There also seems to be --long-tail-margin that might have an impact. For my limited internet connection I would go with a lower value to reduce the overhead. I haven’t tested that yet.
I’ve put together a little script to test upload using a MCP (maximum-concurrent-pieces) range from 100 → 5000, and combining it with a LTM (long-tail-margin) range of 25 → 300 to see how much upload time differ on uploading a 1G file.

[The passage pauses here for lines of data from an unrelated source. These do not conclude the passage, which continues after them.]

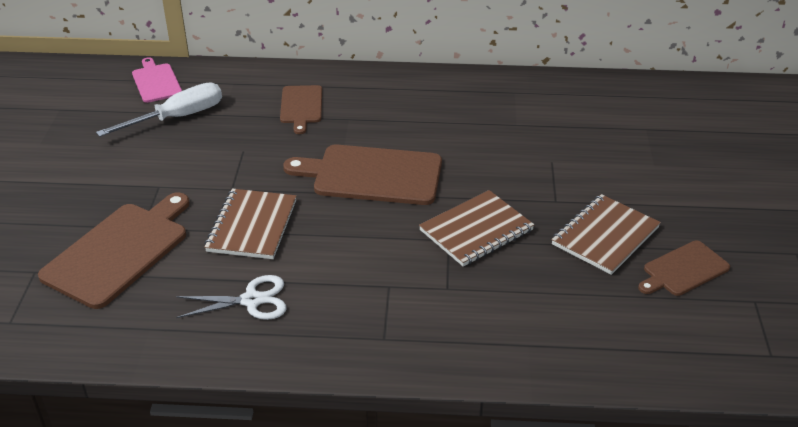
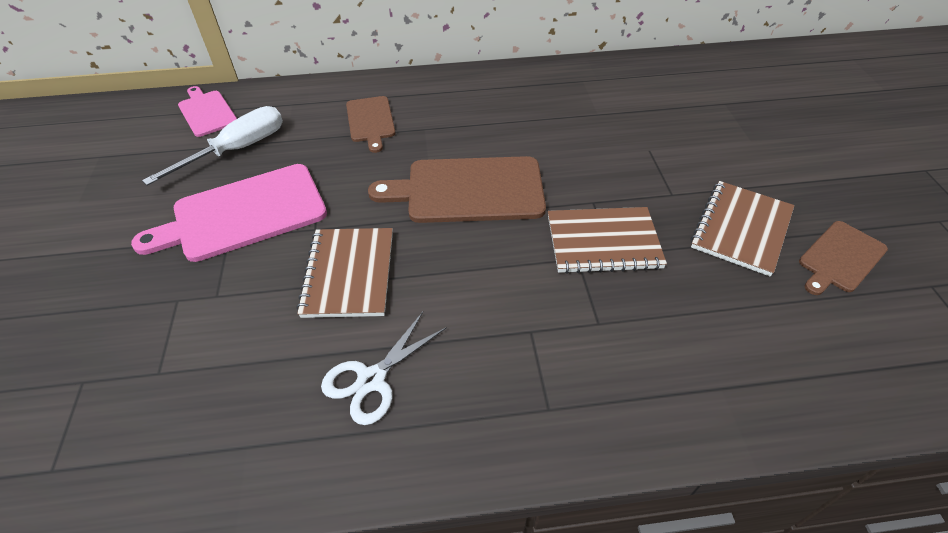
camera: 10 degrees left, 10 degrees up
brown cutting board [38,192,190,309] -> none
white scissors [176,275,287,320] -> white scissors turned 150 degrees clockwise [321,312,447,425]
brown notebook [419,190,534,267] -> brown notebook turned 45 degrees clockwise [548,207,667,274]
none -> pink cutting board [131,164,327,262]

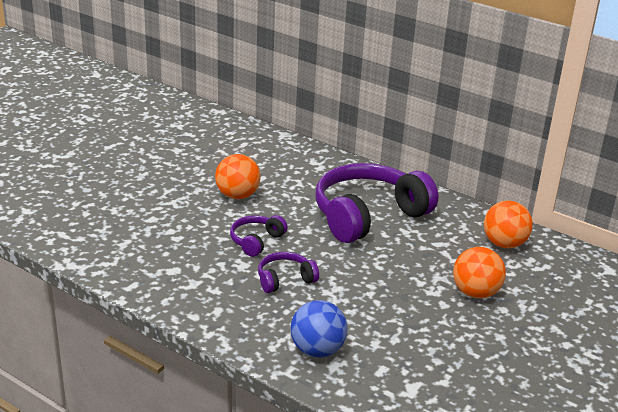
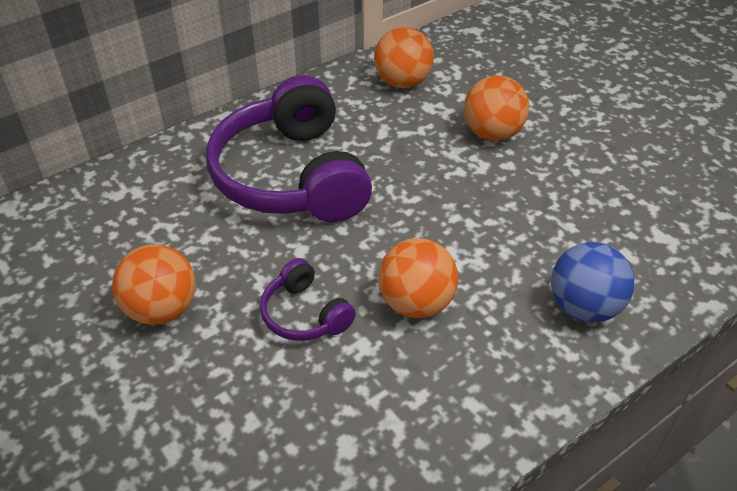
camera: 70 degrees left, 15 degrees up
purple headphones [258,252,319,293] -> orange ball [378,238,458,318]

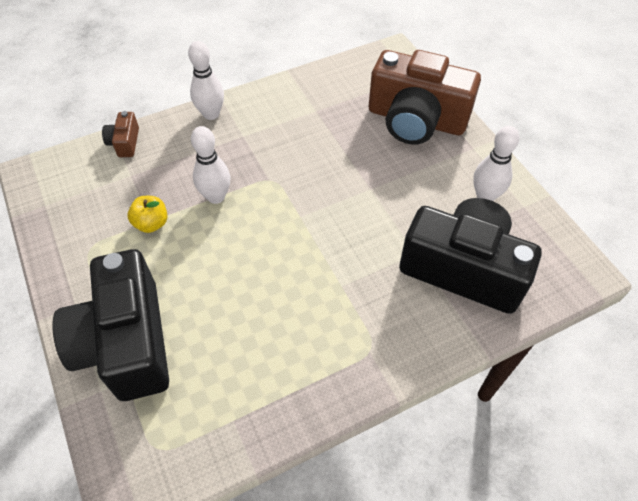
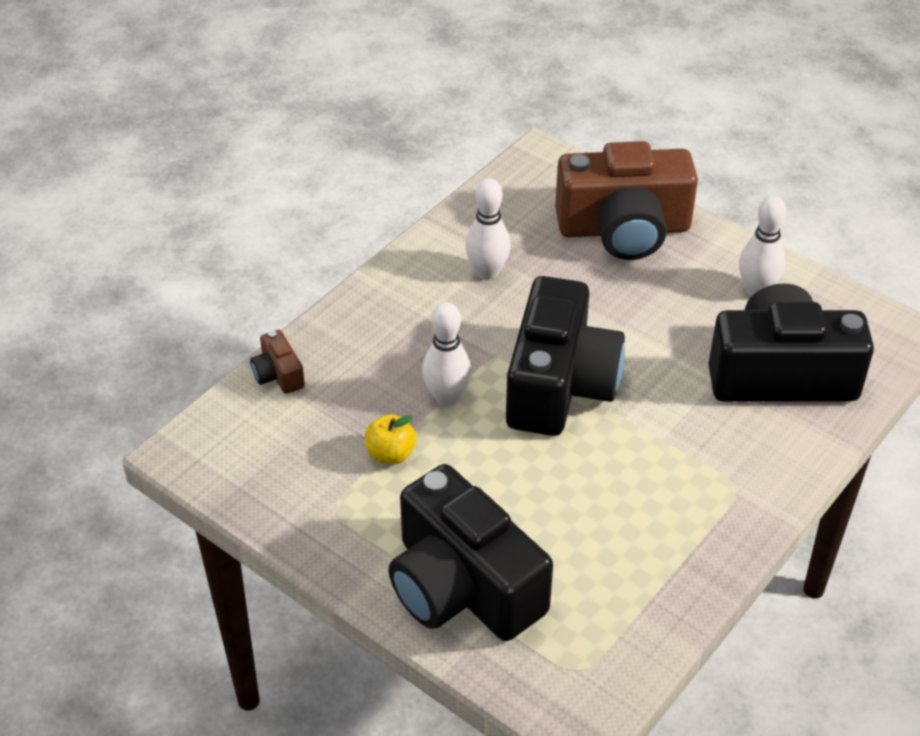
camera: 25 degrees left, 10 degrees down
white bowling pin [188,41,224,120] -> white bowling pin moved to [465,178,511,280]
none -> black camera [506,276,625,436]

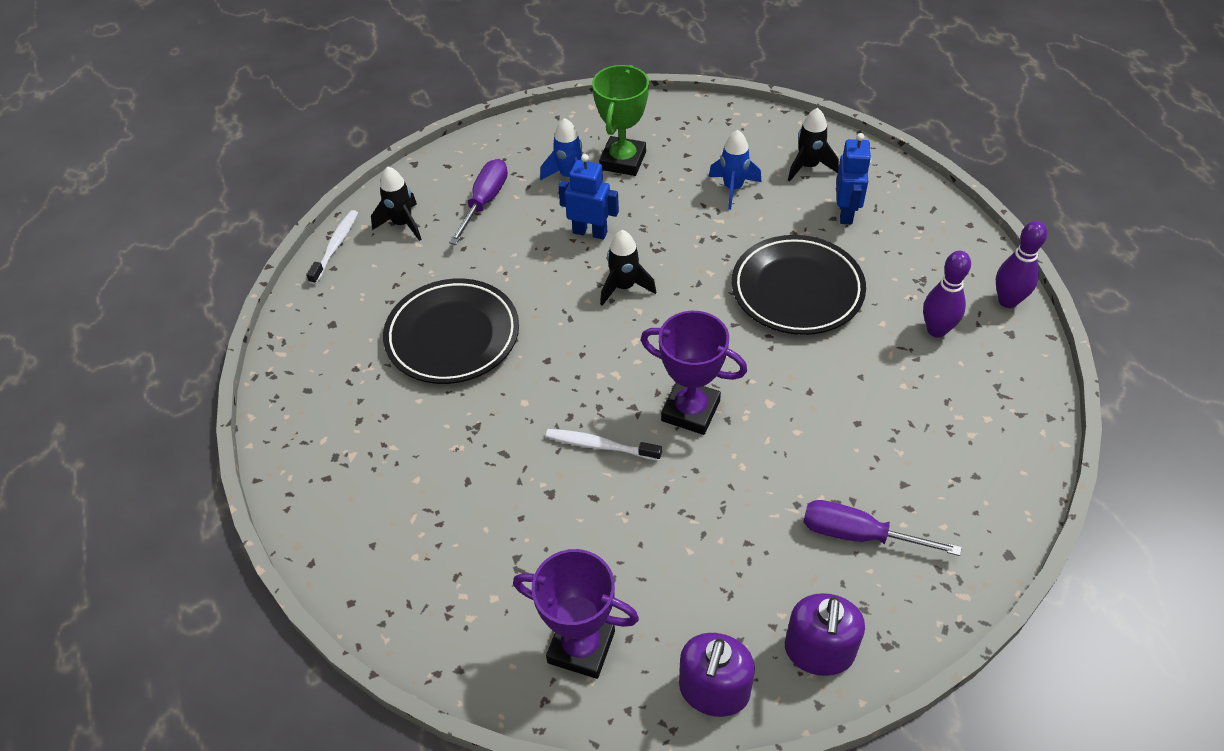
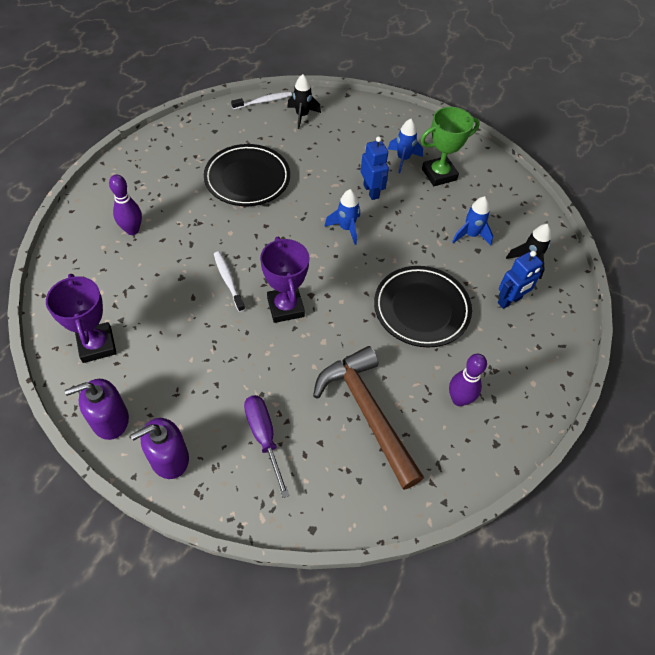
camera: 45 degrees right, 5 degrees up
purple screwdriver [449,159,508,245] -> none
black rocket [600,230,656,306] -> blue rocket [324,189,360,245]
purple bowling pin [996,221,1047,308] -> purple bowling pin moved to [109,174,142,235]
none -> brown hammer [313,346,424,490]

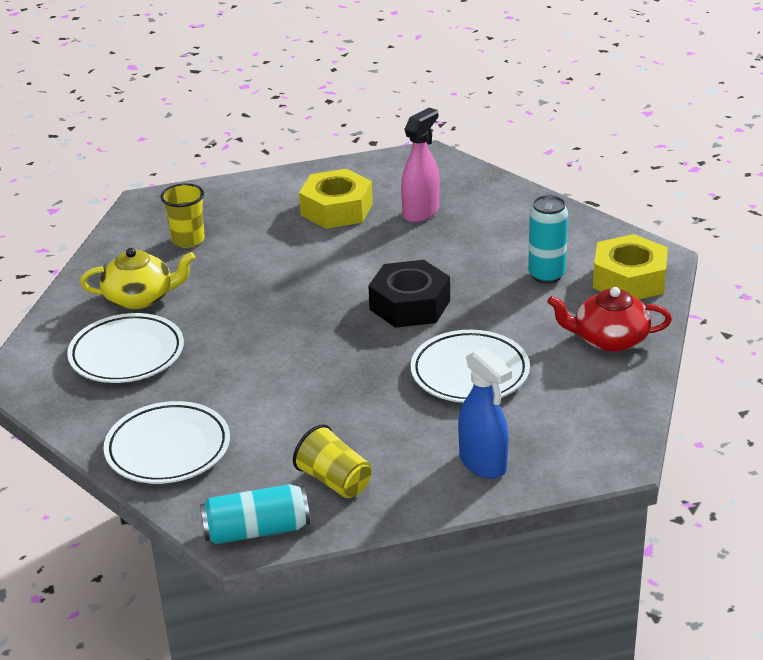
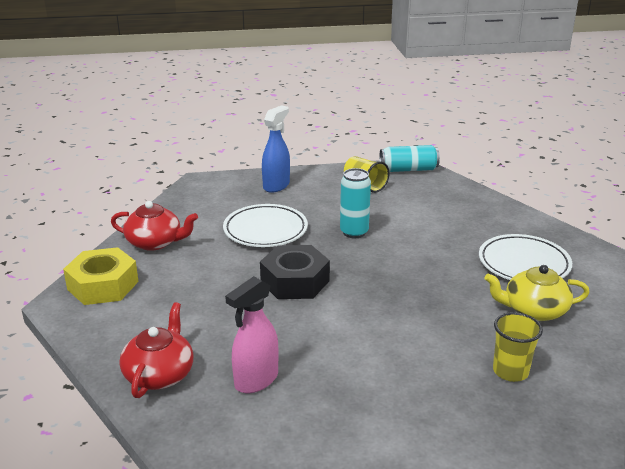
camera: 175 degrees left, 5 degrees down
white plate [104,401,230,484] -> none
yellow nut [299,169,373,229] -> none
blue spray bottle [458,347,512,479] -> blue spray bottle turned 60 degrees clockwise [262,105,290,193]
turquoise can [528,195,568,284] -> turquoise can moved to [340,168,371,238]
none -> red teapot [119,302,193,398]

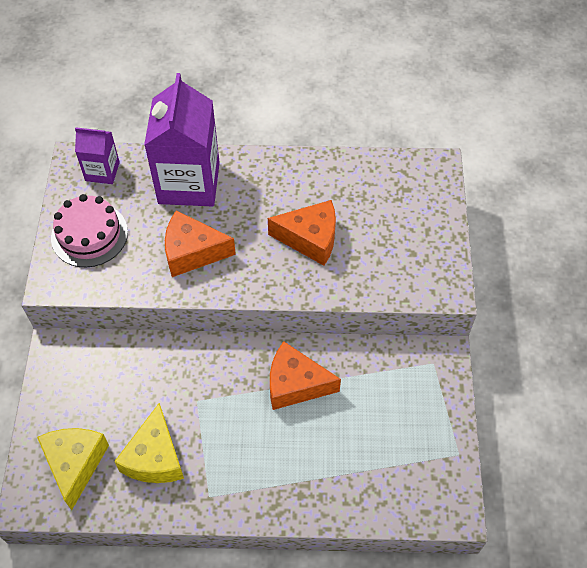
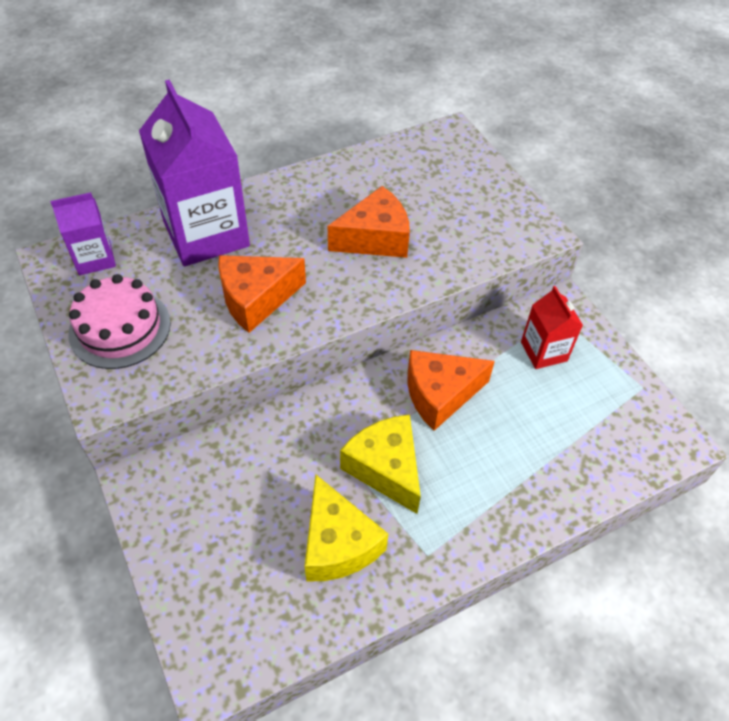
camera: 30 degrees left, 5 degrees down
yellow cheese [37,428,109,510] -> yellow cheese moved to [340,414,421,514]
none -> red carton [521,286,583,369]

Testing with the same 1G file and using all “21 seconds” parameters (MCP/LTM), the result is now higer upload times than before :
Starting upload of 1GB file using uplink v1.77.2 @ 2023-05-06T10:55:51 CEST
- Command : ./uplink-1772 cp -p 10 1g-file1 sj://test/1g-file1-1683363351939651
- Upload time (seconds) : 5
Finished upload of 1GB file using uplink v1.77.2 @ 2023-05-06T10:55:57 CEST
------
Starting upload of 1GB files using uplink v1.78.2 @ 2023-05-06T10:55:57 CEST
- Command : ./uplink-1782 cp --maximum-concurrent-pieces 350 --long-tail-margin 150 1g-file1 sj://test/1g-file1-1683363357850288
- Upload time (seconds) : 94
- Command : ./uplink-1782 cp --maximum-concurrent-pieces 450 --long-tail-margin 250 1g-file1 sj://test/1g-file1-1683363452665593
- Upload time (seconds) : 80
- Command : ./uplink-1782 cp --maximum-concurrent-pieces 2550 --long-tail-margin 125 1g-file1 sj://test/1g-file1-1683363533339900
- Upload time (seconds) : 68
- Command : ./uplink-1782 cp --maximum-concurrent-pieces 4000 --long-tail-margin 200 1g-file1 sj://test/1g-file1-1683363601588088
- Upload time (seconds) : 75
- Command : ./uplink-1782 cp --maximum-concurrent-pieces 4250 --long-tail-margin 150 1g-file1 sj://test/1g-file1-1683363677493691
- Upload time (seconds) : 62
- Command : ./uplink-1782 cp --maximum-concurrent-pieces 4300 --long-tail-margin 50 1g-file1 sj://test/1g-file1-1683363739572397
- Upload time (seconds) : 72
Finished upload of 1GB files using uplink v1.78.2 @ 2023-05-06T11:03:31 CEST
And just to be sure, I’m currently uploading a 1TB file using uplink v1.77.2 and later v1.78.2 using the --maximum-concurrent-pieces 2550 and --long-tail-margin 125 parameters.
@Th3Van thanks for checking this. It’s interesting to see. Could you try uploading with the –inmemory-erasure-coding setting active on the new version?
Sorry, the --inmemory-erasure-coding parameter wouldn’t work for 1TB file if you only have 512GB of RAM. I was wondering if it makes a difference on the 1GB file.